Mr O’Shea responded: ‘I am sorry to say that Chatterton’s Astrolabe is not the Valentia one reproduced in the Irish Times, and I shall show why.  I am doing an historical and archaeological mural map of Valentia Island, working mainly in the National Library.  Some weeks back, I encountered a very lengthy letter from one John Lecky in the Kerry Archaeological Magazine (1913) on the Valentia Astrolabe.  It appears that Lecky’s father, the Robert John Lecky, FRAS, was a consultant engineer to the Valentia Slate and Slab Co.  The Astrolabe was found by a young Valentia boy, who gave it to Bewick Blackburn, who was resident managing director of the Slate Co in 1845.  He passed it on to Robert John Lecky, who used to commute a lot between Valentia and London.  He deposited it in the South Kensington Museum.’

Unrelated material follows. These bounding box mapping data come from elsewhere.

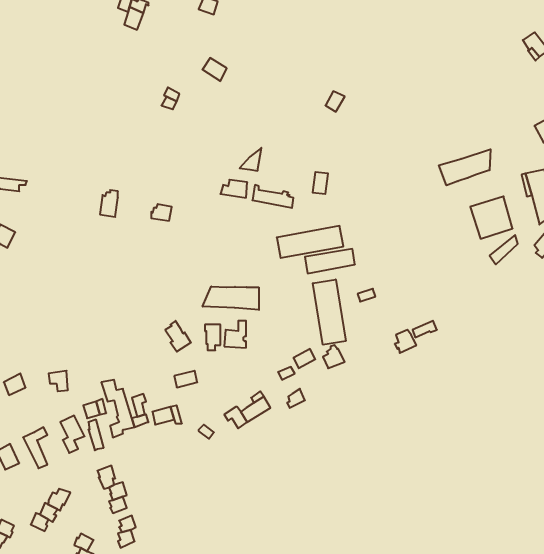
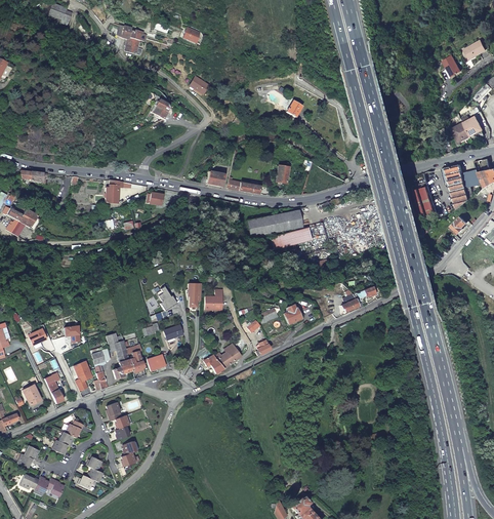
building: [439,149,491,185] -> none
building: [313,279,346,345] -> none
building: [203,286,259,310] -> none

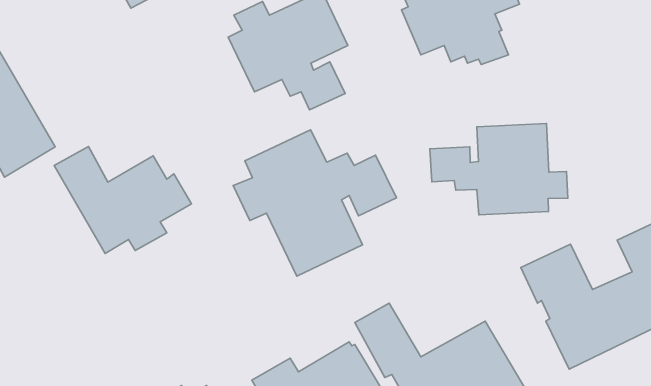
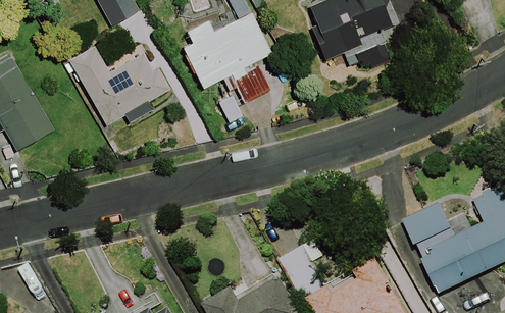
building: [430,123,568,215] -> none
building: [233,130,396,276] -> none
building: [54,146,192,253] -> [69,45,171,124]

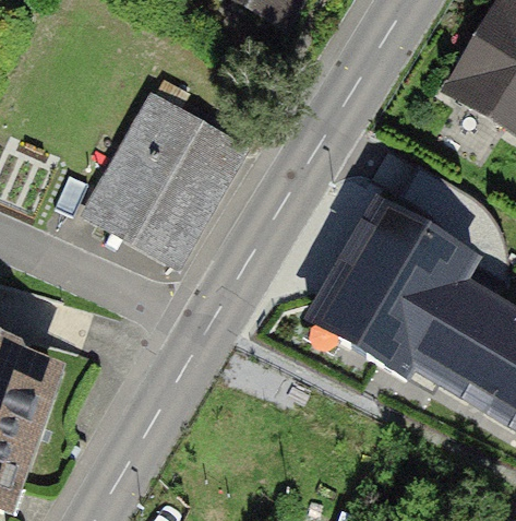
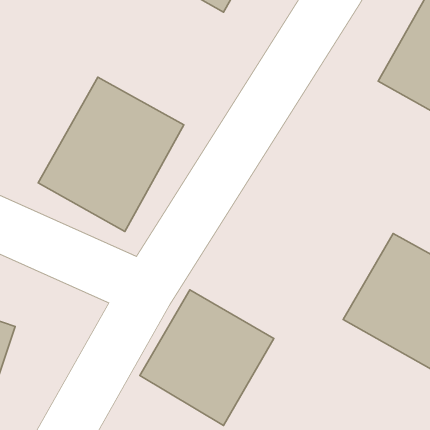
building: [315,183,481,364] -> none
building: none -> [140,290,274,425]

O’Shea quoted from the legend supplied with the photograph he received from the South Kensington Museum: ‘This instrument was used by the earlier mariners for determining latitude, by observations of the sun or of a star.  The example shown, which was at one time the property of Robert John Lecky, FRAS, was found in 1845 under a rock on the north side of Coombe Hill, Valentia, Co Kerry.  This spot is within view of the place where three vessels of the Spanish Armada were wrecked, and it is supposed that the instrument may have belonged to them.  The instrument is 7” in diameter, and a little over five pounds in weight.  The divisions are not figured, suggesting that the instrument was in an unfinished state.  The small circles on the lower part may have been intended to enclose the maker’s name, or to be reserved for a compass to be placed there.’

O’Shea continued: ‘This alone should prove that E Kebble Chatterton’s description of the Astrolabe with numerals cannot refer to the Valentia one’ adding, ‘Congratulations to Mr Desmond Brannigan and to my old friend, Dermot Ring of Valentia, for dedicated diving in the Blasket Sound in search of the wreck of the Santa Maria de la Rosa.’

The article referred to above, ‘The Valencia Astrolabe’ by John Lecky, was published in the Kerry Archaeological Magazine, Vol 2 No 10 (Mar 1913), pp75-79.